Rooney gets held to account, above all, because of the sheer scale of his talent. Unless he plunders Andorra on Wednesday, it is perfectly feasible that the third anniversary of his last goal for England in a competitive match will roll around in June.

McClaren is afflicted by a terrible shortage of dangerous forwards but it is the essence of a manager's work to cope with limitations. He does not appear to have any such knack, whether in switching tactics cunningly or in snapping a player out of his torpor. He has the air of a person bemoaning problems rather than addressing them.

England's campaign is dragging on instead of progressing.

In modern times no other manager has come into this post with quite so much to prove.

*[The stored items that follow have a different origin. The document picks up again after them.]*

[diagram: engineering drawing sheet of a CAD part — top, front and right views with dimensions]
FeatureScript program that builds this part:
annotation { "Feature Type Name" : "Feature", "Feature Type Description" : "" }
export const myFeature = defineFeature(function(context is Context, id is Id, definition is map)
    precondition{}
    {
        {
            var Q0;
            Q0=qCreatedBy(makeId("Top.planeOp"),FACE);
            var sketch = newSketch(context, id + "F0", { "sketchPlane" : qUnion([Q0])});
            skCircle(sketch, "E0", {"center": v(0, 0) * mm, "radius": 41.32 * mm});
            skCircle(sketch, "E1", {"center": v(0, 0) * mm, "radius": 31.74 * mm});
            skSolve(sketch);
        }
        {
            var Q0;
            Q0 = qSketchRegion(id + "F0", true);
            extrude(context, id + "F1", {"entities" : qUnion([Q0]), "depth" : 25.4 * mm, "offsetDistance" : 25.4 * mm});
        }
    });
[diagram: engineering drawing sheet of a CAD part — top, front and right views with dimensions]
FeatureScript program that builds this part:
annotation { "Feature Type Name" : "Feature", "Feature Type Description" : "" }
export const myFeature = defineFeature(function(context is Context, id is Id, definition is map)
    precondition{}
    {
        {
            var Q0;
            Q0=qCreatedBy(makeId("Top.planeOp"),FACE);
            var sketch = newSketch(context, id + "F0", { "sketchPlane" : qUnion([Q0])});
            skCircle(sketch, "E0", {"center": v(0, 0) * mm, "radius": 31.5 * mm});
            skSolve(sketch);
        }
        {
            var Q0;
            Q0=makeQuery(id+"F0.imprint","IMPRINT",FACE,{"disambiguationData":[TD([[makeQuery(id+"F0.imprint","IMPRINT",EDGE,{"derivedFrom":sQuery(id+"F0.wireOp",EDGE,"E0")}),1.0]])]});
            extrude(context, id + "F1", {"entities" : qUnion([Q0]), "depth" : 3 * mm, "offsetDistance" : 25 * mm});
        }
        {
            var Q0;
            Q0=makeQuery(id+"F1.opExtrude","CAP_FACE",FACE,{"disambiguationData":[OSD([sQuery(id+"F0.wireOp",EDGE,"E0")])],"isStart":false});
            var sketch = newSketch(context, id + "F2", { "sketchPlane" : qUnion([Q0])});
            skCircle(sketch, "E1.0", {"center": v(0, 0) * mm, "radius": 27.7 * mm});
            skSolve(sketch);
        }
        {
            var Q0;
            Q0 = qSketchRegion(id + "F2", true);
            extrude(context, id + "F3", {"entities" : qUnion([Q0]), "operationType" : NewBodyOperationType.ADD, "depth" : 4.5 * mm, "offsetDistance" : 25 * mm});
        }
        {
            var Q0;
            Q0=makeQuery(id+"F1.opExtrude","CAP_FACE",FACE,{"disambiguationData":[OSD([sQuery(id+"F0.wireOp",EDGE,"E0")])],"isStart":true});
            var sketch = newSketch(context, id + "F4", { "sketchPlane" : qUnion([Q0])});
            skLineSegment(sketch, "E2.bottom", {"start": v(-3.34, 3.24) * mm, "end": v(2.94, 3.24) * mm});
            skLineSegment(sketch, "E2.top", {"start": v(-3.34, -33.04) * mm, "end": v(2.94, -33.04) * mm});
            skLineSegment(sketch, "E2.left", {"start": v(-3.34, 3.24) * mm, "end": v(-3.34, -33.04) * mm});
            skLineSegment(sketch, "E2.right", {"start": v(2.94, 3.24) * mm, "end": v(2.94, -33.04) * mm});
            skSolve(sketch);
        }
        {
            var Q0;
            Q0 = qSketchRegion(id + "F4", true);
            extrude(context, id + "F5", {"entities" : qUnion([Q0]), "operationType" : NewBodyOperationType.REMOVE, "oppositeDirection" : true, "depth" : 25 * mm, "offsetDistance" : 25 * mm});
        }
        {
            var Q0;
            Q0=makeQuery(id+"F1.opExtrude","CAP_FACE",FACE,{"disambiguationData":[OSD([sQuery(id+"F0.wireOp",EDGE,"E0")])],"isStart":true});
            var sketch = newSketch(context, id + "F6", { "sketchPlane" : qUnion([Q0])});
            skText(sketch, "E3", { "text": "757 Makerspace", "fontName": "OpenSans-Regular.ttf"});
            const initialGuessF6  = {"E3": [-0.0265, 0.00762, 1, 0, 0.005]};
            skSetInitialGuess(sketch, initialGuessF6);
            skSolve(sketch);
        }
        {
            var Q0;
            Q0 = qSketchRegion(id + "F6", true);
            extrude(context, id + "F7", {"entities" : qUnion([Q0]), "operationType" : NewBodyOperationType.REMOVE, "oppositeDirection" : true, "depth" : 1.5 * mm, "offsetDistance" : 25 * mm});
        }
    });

That made McClaren's position precarious from the start and he will rightly be toppled from it should England be absent from Euro 2008.

Only now do the public appreciate that the national team had been adept at qualifying campaigns since 1993.

"Many people said it's going to be a hard place to come," McClaren argued on Saturday night. "Apart from the first 20 minutes we've dominated and done everything we possibly could. Our final execution let us down."

From his viewpoint this should have been the type of grinding 1-0 away win that everyone accepts. "I've done that in Europe and international football," he said.

Breaking deadlocks, however, is the essence of management and England's substitutions came too late to have an impact. People such as Jose Mourinho thrive precisely because of that gift and McClaren, from the moment the FA anointed him, has struggled to show he possesses it. There was comparable powerlessness in the 0-0 draw at home to Macedonia.

England, at most, were worthy against Israel. The shortage of deft or imaginative passing meant that Andrew Johnson was regularly using his pace to chase after the ball in wider areas when he had dreamed of striding through the channels between centre-half and full-back.

Israel, in any case, were rugged in the heart of the defence. The excellent Tal Ben Haim settled accounts in full with Rooney after being part of the Bolton Wanderers line-up that had endured the Manchester United forward scoring twice against them the previous weekend.

Before flying out to Tel Aviv Gerrard sighed, only slightly in jest, at the thought that Rooney had used up all his impact against Ben Haim in the domestic arena. The players are as bemused as McClaren by all those qualities that are mislaid whenever they make the switch from club to country.

If there is no remedy in the short term, the pressure increases to hit upon a pragmatic way of coping with the immediate challenge. England have not been doing that. One does not have to dream of a recall for Sven-Goran Eriksson to wish for the sort of qualifier when the team would muddle to a win.

England opened competently on Saturday but the action drifted along and Israel, who had conceded four goals in their previous competitive fixture, were permitted to re-establish confidence.

This was rehabilitation for a side that some locals believe has deteriorated over the past couple of years. It was McClaren's reputation that sustained more damage.